I don't see any pictures.....


----------



## Dave Paine (May 30, 2012)

I see the pictures now.

Sorry to be the bearer of bad news, but this is the design.

The jaw which clamps starts out tilting toward the piece, and as pressure is applied, the "clutch, aka steel locking teeth engage and the jaw is forced backward to be almost parallel with the moveable jaw.

These clamps are not considered "parallel" clamps where the jaws are designed to be parallel as pressure is applied.
This is the same design concept used in pipe clamps. The jaw faces are tilted towards each other.


----------



## Noek (Jan 26, 2013)

what would be an application for this design? I would think one would want it to be parallel when gluing up pieces of wood. I haven't had any situation where, when pressure was applied, they became parallel, but maybe Im not applying enough?

I have since purchased a few Bessey clamps and really enjoy them as well, but I felt the jorgensen ones were more heavy duty and simple, which is why I liked them.


----------



## Dave Paine (May 30, 2012)

Noek said:


> what would be an application for this design? I would think one would want it to be parallel when gluing up pieces of wood. I haven't had any situation where, when pressure was applied, they became parallel, but maybe Im not applying enough?
> 
> I have since purchased a few Bessey clamps and really enjoy them as well, but I felt the jorgensen ones were more heavy duty and simple, which is why I liked them.


This design is less expensive to produce. Similar concept in pipe clamps. The difference is the Jorgensen clamps you have use steel bar, rather than pipe. The bar is stiffer, so less flexing.

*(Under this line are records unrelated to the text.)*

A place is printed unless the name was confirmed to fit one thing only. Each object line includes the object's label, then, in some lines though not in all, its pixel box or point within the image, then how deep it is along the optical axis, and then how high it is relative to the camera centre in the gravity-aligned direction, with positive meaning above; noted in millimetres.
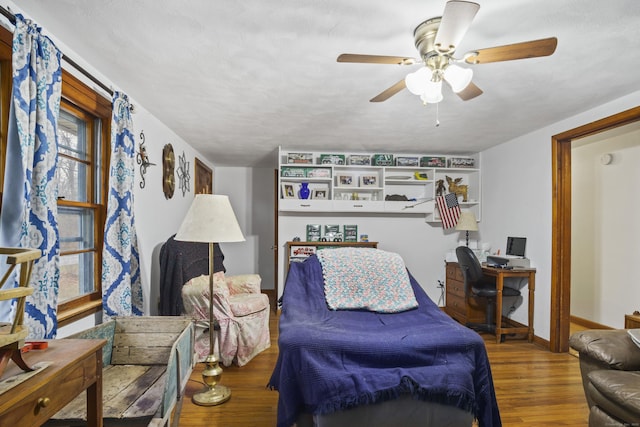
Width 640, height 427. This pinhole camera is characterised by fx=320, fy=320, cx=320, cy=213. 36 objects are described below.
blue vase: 4504 +304
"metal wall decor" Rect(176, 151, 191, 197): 3842 +485
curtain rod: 1409 +865
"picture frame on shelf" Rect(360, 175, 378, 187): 4695 +480
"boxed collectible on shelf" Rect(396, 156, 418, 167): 4719 +764
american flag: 4523 +39
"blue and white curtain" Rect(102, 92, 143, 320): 2150 -61
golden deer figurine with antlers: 4746 +368
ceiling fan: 1356 +757
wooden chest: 1422 -882
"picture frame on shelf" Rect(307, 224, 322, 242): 4758 -305
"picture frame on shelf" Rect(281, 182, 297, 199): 4488 +306
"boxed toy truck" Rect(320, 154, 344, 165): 4578 +768
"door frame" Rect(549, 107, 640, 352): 3305 -383
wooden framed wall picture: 4652 +540
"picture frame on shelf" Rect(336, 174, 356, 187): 4680 +477
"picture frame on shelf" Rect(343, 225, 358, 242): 4773 -306
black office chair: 3621 -865
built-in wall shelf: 4473 +465
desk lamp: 4264 -124
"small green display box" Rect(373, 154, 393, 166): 4648 +771
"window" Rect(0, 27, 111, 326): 2006 +130
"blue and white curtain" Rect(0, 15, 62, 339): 1430 +208
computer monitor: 3785 -395
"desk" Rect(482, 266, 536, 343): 3529 -852
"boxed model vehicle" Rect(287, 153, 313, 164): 4500 +769
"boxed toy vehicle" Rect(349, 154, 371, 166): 4637 +769
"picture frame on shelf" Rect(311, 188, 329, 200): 4688 +273
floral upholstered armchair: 2854 -992
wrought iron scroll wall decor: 2773 +460
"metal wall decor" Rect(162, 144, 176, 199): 3338 +445
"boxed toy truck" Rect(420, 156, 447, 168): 4707 +748
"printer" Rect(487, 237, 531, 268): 3701 -527
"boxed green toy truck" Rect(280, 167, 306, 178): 4422 +561
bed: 1520 -807
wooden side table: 811 -502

The moveable jaw is not likely to get parallel, even with a lot of pressure.

When using any clamp, you need to watch that the clamping pressure is not causing the wood to bow under pressure. Sometimes this needs a clamp on the bottom and another on the top.

A good joint should not have gaps when dry fit. Clamping to close a gap means a lot of stress on the joint and the potential for failure in the future.


----------



## Noek (Jan 26, 2013)

Thank you, I guess I will put these on the shelf and just use the besseys.


----------